Exercise goal
Every line in the records below with the string "pixel" is to be copied out.

Items from a data source:
******

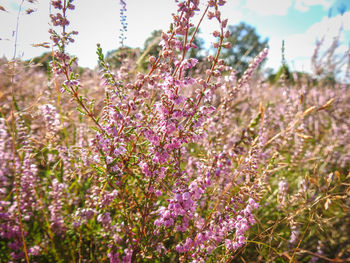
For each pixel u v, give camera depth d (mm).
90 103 2061
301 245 2646
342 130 5238
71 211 3021
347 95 5645
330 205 2299
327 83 6273
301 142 3746
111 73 2010
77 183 3053
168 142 2053
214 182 2350
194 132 2059
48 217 2846
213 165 2064
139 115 2064
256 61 3049
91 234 2789
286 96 4352
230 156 2203
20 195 2662
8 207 2664
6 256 2570
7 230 2555
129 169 2207
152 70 1959
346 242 2531
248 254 2646
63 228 2793
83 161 2332
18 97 3623
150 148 2068
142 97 2068
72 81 1997
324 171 3578
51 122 2621
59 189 2812
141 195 2762
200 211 2711
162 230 2248
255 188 2109
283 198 2492
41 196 3029
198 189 1924
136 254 2299
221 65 2021
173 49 1897
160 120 2020
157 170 2129
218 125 3195
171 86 1878
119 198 2385
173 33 1853
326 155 4047
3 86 3072
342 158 3828
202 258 2119
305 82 5637
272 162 2135
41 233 2834
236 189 2178
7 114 2881
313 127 5656
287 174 3613
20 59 2078
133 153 2256
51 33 1944
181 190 1927
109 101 2061
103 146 2061
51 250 2709
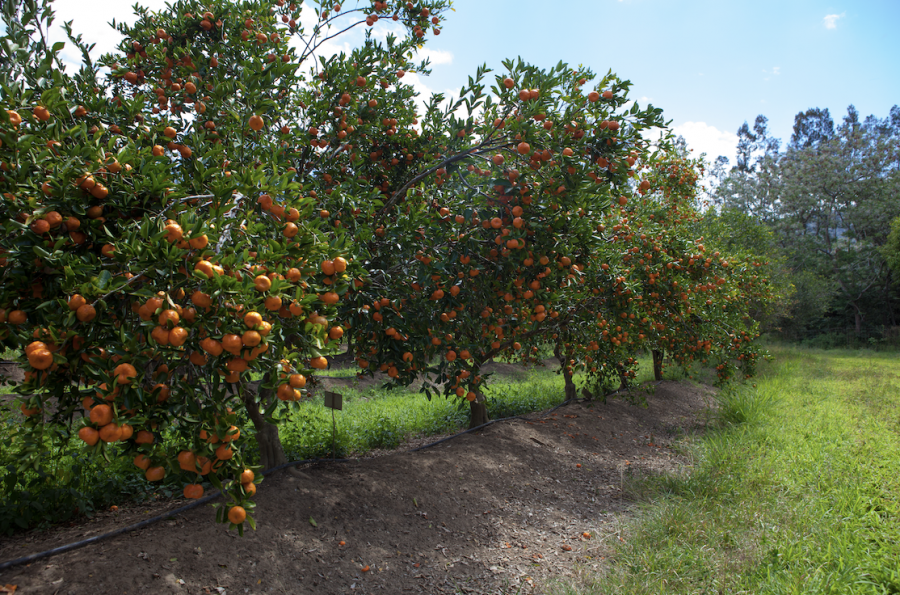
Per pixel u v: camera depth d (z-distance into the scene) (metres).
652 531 3.99
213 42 4.42
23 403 2.08
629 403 8.81
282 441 5.53
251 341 1.85
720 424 7.57
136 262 1.99
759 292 11.99
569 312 6.12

******

Solution to this exercise
For each pixel u v, give camera depth d (mm).
Per pixel u v: camera depth d (z-distance into the scene) (metres).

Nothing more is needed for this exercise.